The US company OpenAI will participate in the seed funding round of Merge Labs, a new brain-computer Interface (BCI) research lab co-founded by OpenAI’s CEO Sam Altman and several neurotechnology researchers.

The financing totals about $250 million and values Merge Labs at roughly $850 million, Bloomberg and TechCrunch reported, though OpenAI did not disclose financial terms in its post.

In its announcement, OpenAI described BCIs as “an important new frontier” that could give people “a more direct way to express intent,” and said it will collaborate with Merge Labs on “scientific foundation models and other frontier tools” to accelerate bioengineering, neuroscience and device engineering work.

The investment follows OpenAI’s recent acquisition of health data startup Torch.
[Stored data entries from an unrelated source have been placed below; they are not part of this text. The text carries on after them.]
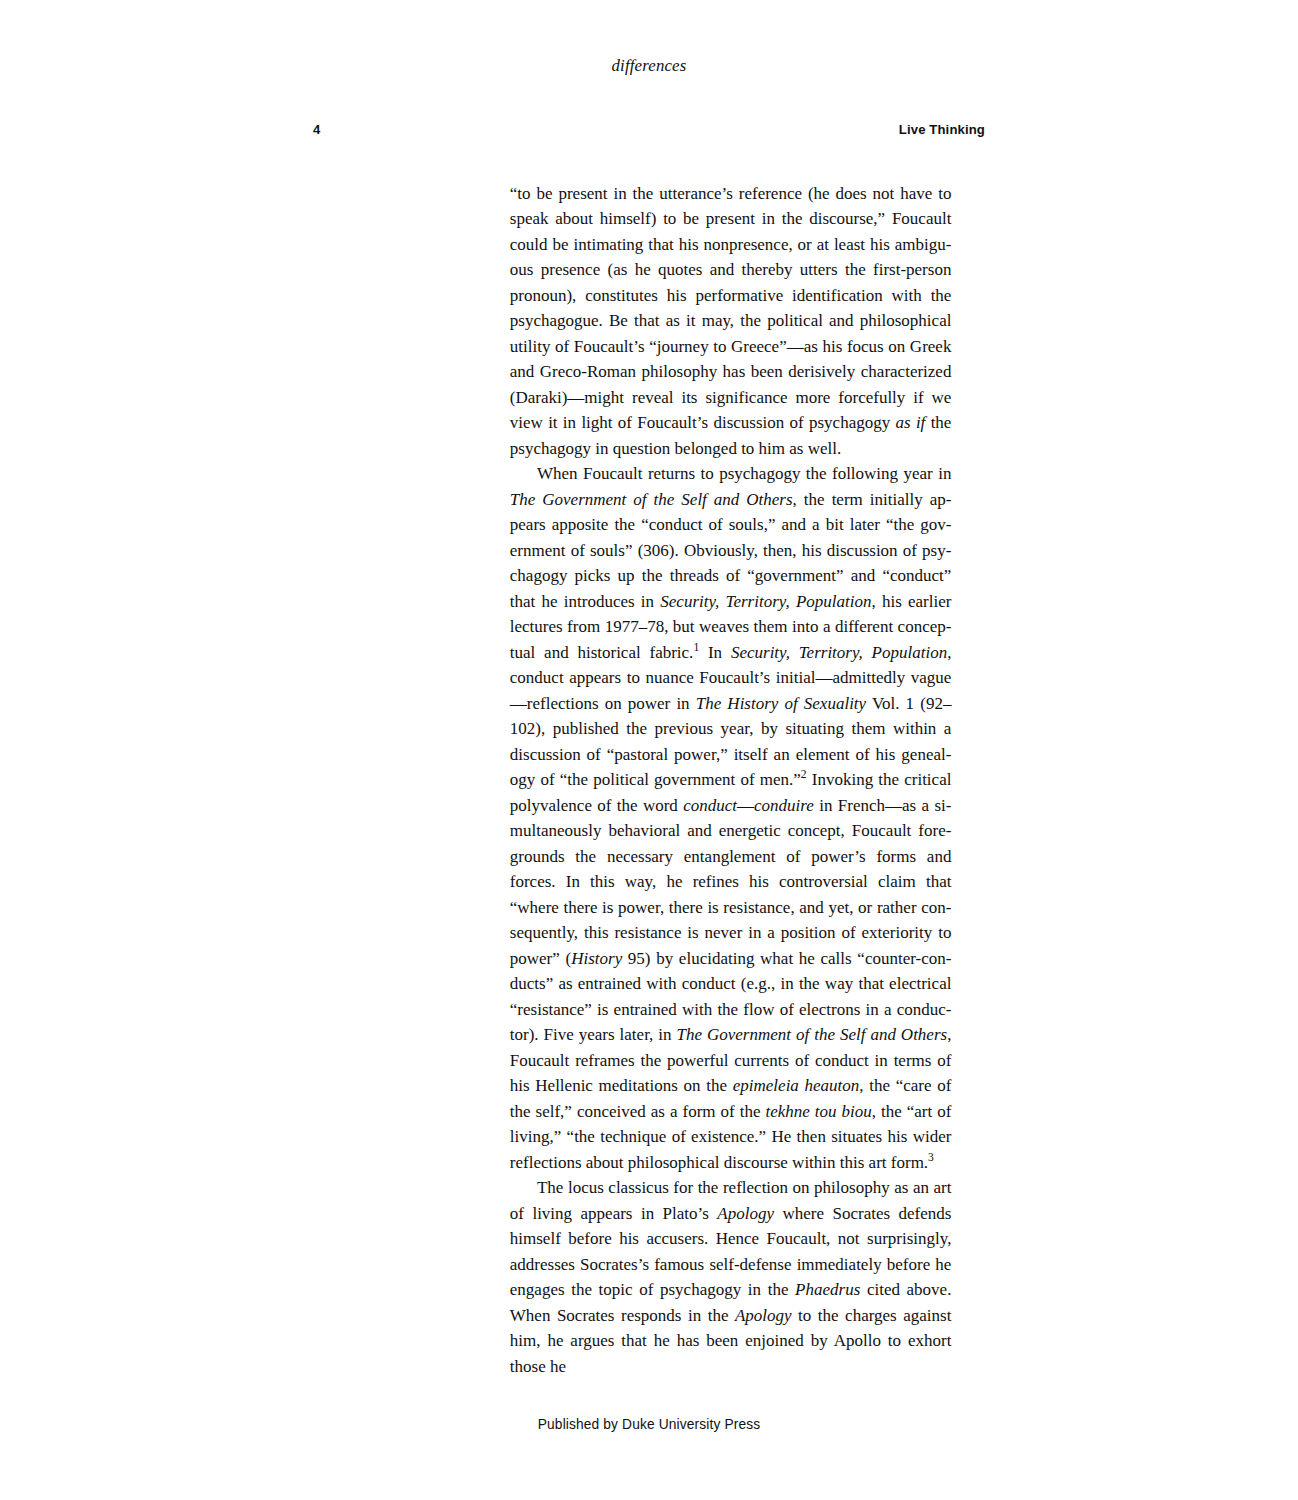differences
4 Live Thinking
“to be present in the utterance’s reference (he does not have to speak about himself) to be present in the discourse,” Foucault could be intimating that his nonpresence, or at least his ambiguous presence (as he quotes and thereby utters the first-person pronoun), constitutes his performative identification with the psychagogue. Be that as it may, the political and philosophical utility of Foucault’s “journey to Greece”—as his focus on Greek and Greco-Roman philosophy has been derisively characterized (Daraki)—might reveal its significance more forcefully if we view it in light of Foucault’s discussion of psychagogy as if the psychagogy in question belonged to him as well.
When Foucault returns to psychagogy the following year in The Government of the Self and Others, the term initially appears apposite the “conduct of souls,” and a bit later “the government of souls” (306). Obviously, then, his discussion of psychagogy picks up the threads of “government” and “conduct” that he introduces in Security, Territory, Population, his earlier lectures from 1977–78, but weaves them into a different conceptual and historical fabric.1 In Security, Territory, Population, conduct appears to nuance Foucault’s initial—admittedly vague—reflections on power in The History of Sexuality Vol. 1 (92–102), published the previous year, by situating them within a discussion of “pastoral power,” itself an element of his genealogy of “the political government of men.”2 Invoking the critical polyvalence of the word conduct—conduire in French—as a simultaneously behavioral and energetic concept, Foucault foregrounds the necessary entanglement of power’s forms and forces. In this way, he refines his controversial claim that “where there is power, there is resistance, and yet, or rather consequently, this resistance is never in a position of exteriority to power” (History 95) by elucidating what he calls “counter-conducts” as entrained with conduct (e.g., in the way that electrical “resistance” is entrained with the flow of electrons in a conductor). Five years later, in The Government of the Self and Others, Foucault reframes the powerful currents of conduct in terms of his Hellenic meditations on the epimeleia heauton, the “care of the self,” conceived as a form of the tekhne tou biou, the “art of living,” “the technique of existence.” He then situates his wider reflections about philosophical discourse within this art form.3
The locus classicus for the reflection on philosophy as an art of living appears in Plato’s Apology where Socrates defends himself before his accusers. Hence Foucault, not surprisingly, addresses Socrates’s famous self-defense immediately before he engages the topic of psychagogy in the Phaedrus cited above. When Socrates responds in the Apology to the charges against him, he argues that he has been enjoined by Apollo to exhort those he
Published by Duke University Press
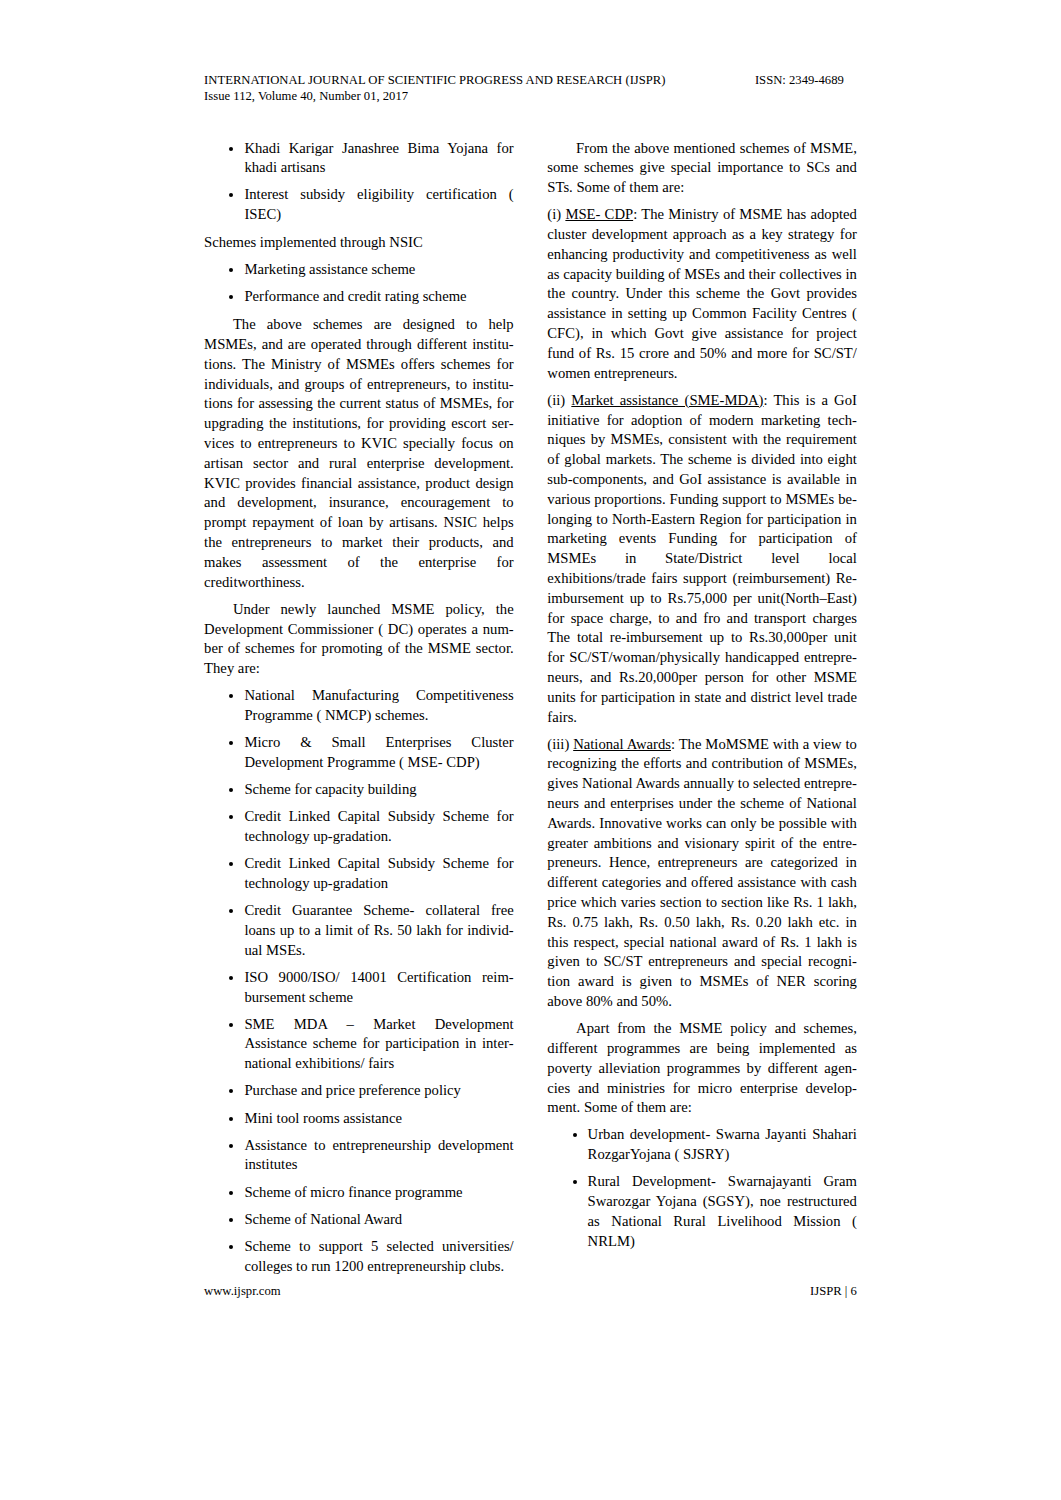INTERNATIONAL JOURNAL OF SCIENTIFIC PROGRESS AND RESEARCH (IJSPR)
Issue 112, Volume 40, Number 01, 2017 ISSN: 2349-4689
Khadi Karigar Janashree Bima Yojana for khadi artisans
Interest subsidy eligibility certification ( ISEC)
Schemes implemented through NSIC
Marketing assistance scheme
Performance and credit rating scheme
The above schemes are designed to help MSMEs, and are operated through different institutions. The Ministry of MSMEs offers schemes for individuals, and groups of entrepreneurs, to institutions for assessing the current status of MSMEs, for upgrading the institutions, for providing escort services to entrepreneurs to KVIC specially focus on artisan sector and rural enterprise development. KVIC provides financial assistance, product design and development, insurance, encouragement to prompt repayment of loan by artisans. NSIC helps the entrepreneurs to market their products, and makes assessment of the enterprise for creditworthiness.
Under newly launched MSME policy, the Development Commissioner ( DC) operates a number of schemes for promoting of the MSME sector. They are:
National Manufacturing Competitiveness Programme ( NMCP) schemes.
Micro & Small Enterprises Cluster Development Programme ( MSE- CDP)
Scheme for capacity building
Credit Linked Capital Subsidy Scheme for technology up-gradation.
Credit Linked Capital Subsidy Scheme for technology up-gradation
Credit Guarantee Scheme- collateral free loans up to a limit of Rs. 50 lakh for individual MSEs.
ISO 9000/ISO/ 14001 Certification reimbursement scheme
SME MDA – Market Development Assistance scheme for participation in international exhibitions/ fairs
Purchase and price preference policy
Mini tool rooms assistance
Assistance to entrepreneurship development institutes
Scheme of micro finance programme
Scheme of National Award
Scheme to support 5 selected universities/ colleges to run 1200 entrepreneurship clubs.
From the above mentioned schemes of MSME, some schemes give special importance to SCs and STs. Some of them are:
(i) MSE- CDP: The Ministry of MSME has adopted cluster development approach as a key strategy for enhancing productivity and competitiveness as well as capacity building of MSEs and their collectives in the country. Under this scheme the Govt provides assistance in setting up Common Facility Centres ( CFC), in which Govt give assistance for project fund of Rs. 15 crore and 50% and more for SC/ST/ women entrepreneurs.
(ii) Market assistance (SME-MDA): This is a GoI initiative for adoption of modern marketing techniques by MSMEs, consistent with the requirement of global markets. The scheme is divided into eight sub-components, and GoI assistance is available in various proportions. Funding support to MSMEs belonging to North-Eastern Region for participation in marketing events Funding for participation of MSMEs in State/District level local exhibitions/trade fairs support (reimbursement) Re-imbursement up to Rs.75,000 per unit(North–East) for space charge, to and fro and transport charges The total re-imbursement up to Rs.30,000per unit for SC/ST/woman/physically handicapped entrepreneurs, and Rs.20,000per person for other MSME units for participation in state and district level trade fairs.
(iii) National Awards: The MoMSME with a view to recognizing the efforts and contribution of MSMEs, gives National Awards annually to selected entrepreneurs and enterprises under the scheme of National Awards. Innovative works can only be possible with greater ambitions and visionary spirit of the entrepreneurs. Hence, entrepreneurs are categorized in different categories and offered assistance with cash price which varies section to section like Rs. 1 lakh, Rs. 0.75 lakh, Rs. 0.50 lakh, Rs. 0.20 lakh etc. in this respect, special national award of Rs. 1 lakh is given to SC/ST entrepreneurs and special recognition award is given to MSMEs of NER scoring above 80% and 50%.
Apart from the MSME policy and schemes, different programmes are being implemented as poverty alleviation programmes by different agencies and ministries for micro enterprise development. Some of them are:
Urban development- Swarna Jayanti Shahari RozgarYojana ( SJSRY)
Rural Development- Swarnajayanti Gram Swarozgar Yojana (SGSY), noe restructured as National Rural Livelihood Mission ( NRLM)
www.ijspr.com IJSPR | 6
What Merge Labs is building

Merge Labs, in its own launch post, said it is pursuing “fundamentally new approaches” that aim to raise bandwidth and brain coverage while making BCIs “much less invasive,” including systems that “connect with neurons using molecules instead of electrodes,” use “deep-reaching modalities like ultrasound,” and “avoid implants into brain tissue.”

BCI market backdrop

The announcement comes in a BCI market where the most advanced clinical efforts remain implant-led. Neuralink remains the most visible clinical-stage benchmark in the sector. Neuralink had raised $650 million in a Series E round in June 2025. Semafor reported the financing valued Neuralink at about $9 billion, citing people familiar with the round.
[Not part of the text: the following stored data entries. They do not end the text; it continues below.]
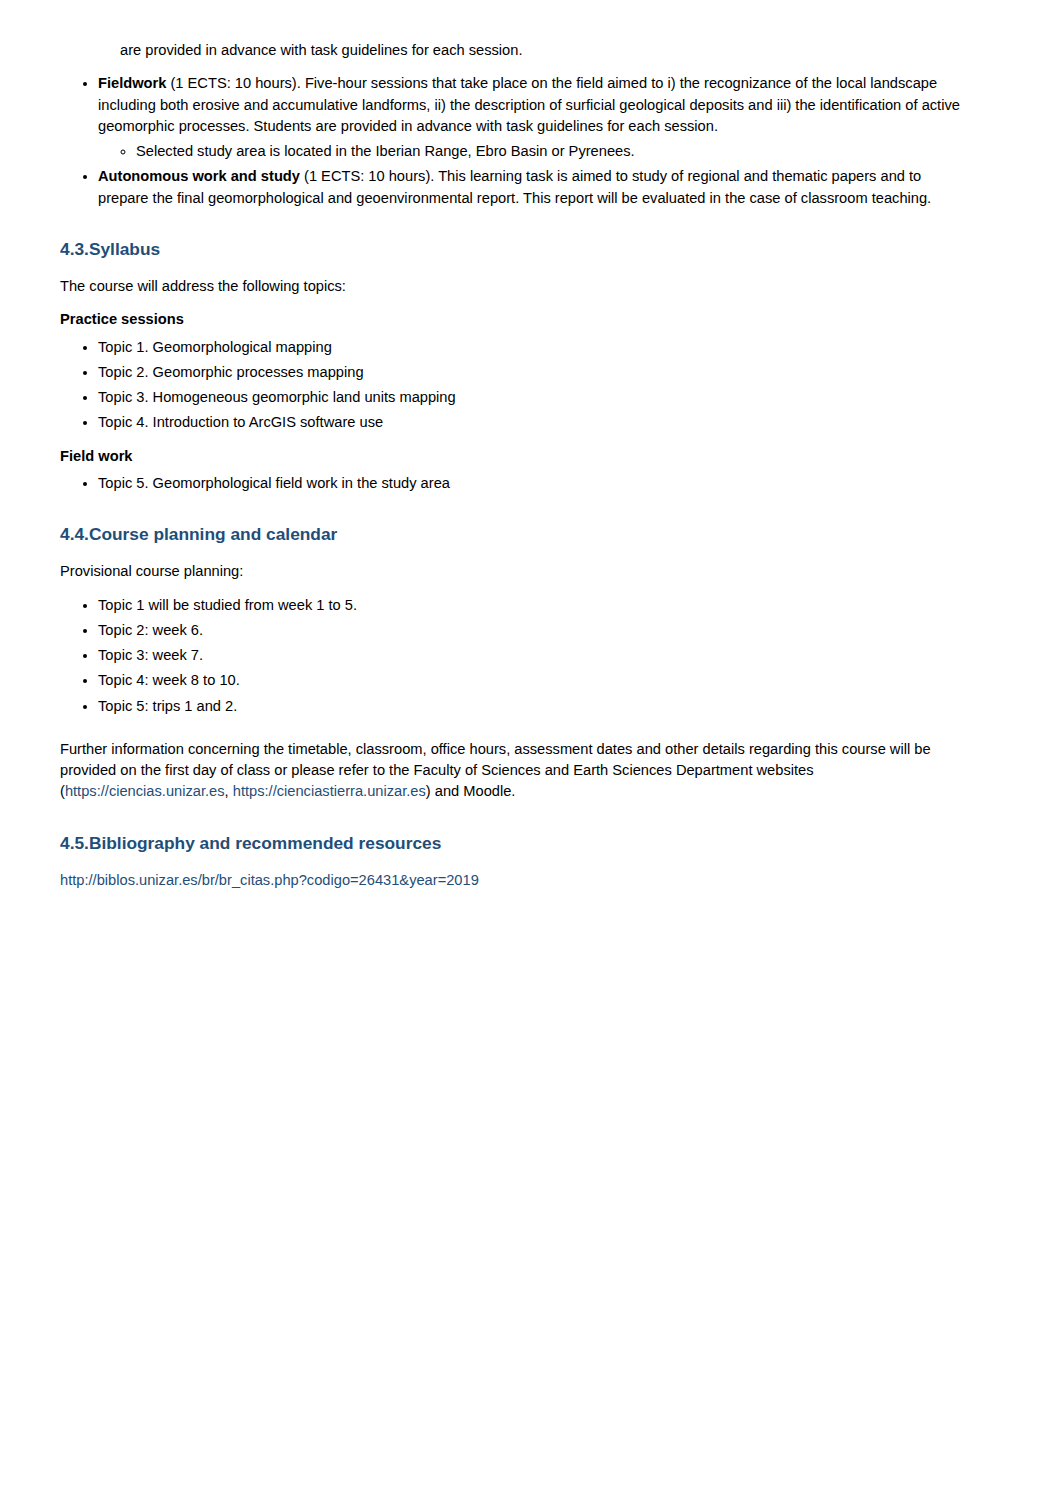are provided in advance with task guidelines for each session.
Fieldwork (1 ECTS: 10 hours). Five-hour sessions that take place on the field aimed to i) the recognizance of the local landscape including both erosive and accumulative landforms, ii) the description of surficial geological deposits and iii) the identification of active geomorphic processes. Students are provided in advance with task guidelines for each session.
Selected study area is located in the Iberian Range, Ebro Basin or Pyrenees.
Autonomous work and study (1 ECTS: 10 hours). This learning task is aimed to study of regional and thematic papers and to prepare the final geomorphological and geoenvironmental report. This report will be evaluated in the case of classroom teaching.
4.3.Syllabus
The course will address the following topics:
Practice sessions
Topic 1. Geomorphological mapping
Topic 2. Geomorphic processes mapping
Topic 3. Homogeneous geomorphic land units mapping
Topic 4. Introduction to ArcGIS software use
Field work
Topic 5. Geomorphological field work in the study area
4.4.Course planning and calendar
Provisional course planning:
Topic 1 will be studied from week 1 to 5.
Topic 2: week 6.
Topic 3: week 7.
Topic 4: week 8 to 10.
Topic 5: trips 1 and 2.
Further information concerning the timetable, classroom, office hours, assessment dates and other details regarding this course will be provided on the first day of class or please refer to the Faculty of Sciences and Earth Sciences Department websites (https://ciencias.unizar.es, https://cienciastierra.unizar.es) and Moodle.
4.5.Bibliography and recommended resources
http://biblos.unizar.es/br/br_citas.php?codigo=26431&year=2019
Neuralink also said in May 2025 it received an FDA Breakthrough Device Designation for a speech-restoration device, a designation intended to help accelerate development and review for certain medical devices. In parallel, Synchron has pursued a less invasive implant path that avoids open brain surgery, and has said its Stentrode system received FDA breakthrough device designation.

Enterprise lens

For enterprise leaders, the move points to longer-horizon investment in new interface layers: AI companies are now putting balance-sheet capital behind new “input/output” layers that could sit alongside screens, voice, and wearables.

OpenAI’s post explicitly links higher-bandwidth interfaces and AI systems interpreting intent under noisy signals, tying the work to signal decoding, personalization, and reliability.

Policy and what’s next

Regulatory and trust considerations are also relevant, particularly for implanted BCIs. The FDA has a dedicated guidance for implanted BCI devices for patients with paralysis or amputation, reflecting a pathway for clinical-grade systems even as the field evolves.
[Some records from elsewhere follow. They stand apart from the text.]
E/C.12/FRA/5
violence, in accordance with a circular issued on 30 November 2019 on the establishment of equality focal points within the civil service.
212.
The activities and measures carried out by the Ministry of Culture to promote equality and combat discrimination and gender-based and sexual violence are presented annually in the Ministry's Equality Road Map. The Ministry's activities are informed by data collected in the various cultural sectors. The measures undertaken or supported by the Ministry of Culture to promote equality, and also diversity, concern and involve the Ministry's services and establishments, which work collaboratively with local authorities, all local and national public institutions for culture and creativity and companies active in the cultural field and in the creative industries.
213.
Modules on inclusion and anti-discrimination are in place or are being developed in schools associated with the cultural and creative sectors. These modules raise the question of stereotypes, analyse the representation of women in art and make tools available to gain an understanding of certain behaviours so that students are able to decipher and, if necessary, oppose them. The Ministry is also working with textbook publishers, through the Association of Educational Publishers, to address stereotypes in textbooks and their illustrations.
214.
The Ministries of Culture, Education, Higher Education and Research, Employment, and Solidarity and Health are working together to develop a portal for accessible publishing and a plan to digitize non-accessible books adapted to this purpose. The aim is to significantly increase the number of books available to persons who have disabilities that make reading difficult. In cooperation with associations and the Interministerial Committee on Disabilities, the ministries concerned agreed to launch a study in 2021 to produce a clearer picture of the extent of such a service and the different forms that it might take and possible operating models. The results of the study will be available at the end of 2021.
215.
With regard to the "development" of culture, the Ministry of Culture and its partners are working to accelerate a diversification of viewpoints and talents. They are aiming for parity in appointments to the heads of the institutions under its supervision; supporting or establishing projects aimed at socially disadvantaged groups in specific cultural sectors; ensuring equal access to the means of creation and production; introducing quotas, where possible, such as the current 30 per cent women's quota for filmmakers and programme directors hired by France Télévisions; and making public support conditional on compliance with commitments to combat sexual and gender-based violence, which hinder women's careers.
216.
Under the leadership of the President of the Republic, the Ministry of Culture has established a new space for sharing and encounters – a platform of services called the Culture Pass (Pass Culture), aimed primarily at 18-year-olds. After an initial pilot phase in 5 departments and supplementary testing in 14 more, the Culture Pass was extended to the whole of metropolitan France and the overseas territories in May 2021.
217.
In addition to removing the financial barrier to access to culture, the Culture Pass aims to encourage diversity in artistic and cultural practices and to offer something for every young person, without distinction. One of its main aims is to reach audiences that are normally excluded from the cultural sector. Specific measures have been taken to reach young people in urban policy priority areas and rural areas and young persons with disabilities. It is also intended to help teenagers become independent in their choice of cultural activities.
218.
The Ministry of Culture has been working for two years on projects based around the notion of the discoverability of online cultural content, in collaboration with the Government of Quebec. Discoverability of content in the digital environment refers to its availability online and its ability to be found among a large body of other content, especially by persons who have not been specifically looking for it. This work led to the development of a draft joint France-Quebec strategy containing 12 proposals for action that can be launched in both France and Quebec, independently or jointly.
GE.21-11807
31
Separately, governments and watchdog bodies have been warning that “brain signal” data introduces distinct privacy and security risks. The 2024 U.S. GAO report highlights risks around protection of brain data and related information generated by BCI use.

Colorado Governor Jared Polis signed HB24-1058 in April 2024, amending the Colorado Privacy Act to classify “neural data” as sensitive data and extend privacy protections to information generated by neurotechnology.

Merge Labs has not published a timeline for clinical trials or regulatory submissions in its launch note, describing itself as a research lab that plans to “think in decades rather than years.” The announcements center on funding and research collaboration.

OpenAI is willing to fund foundational neurotech R&D and pair it with frontier AI tooling, while Neuralink and Synchron are pursuing clinical development pathways for implanted systems.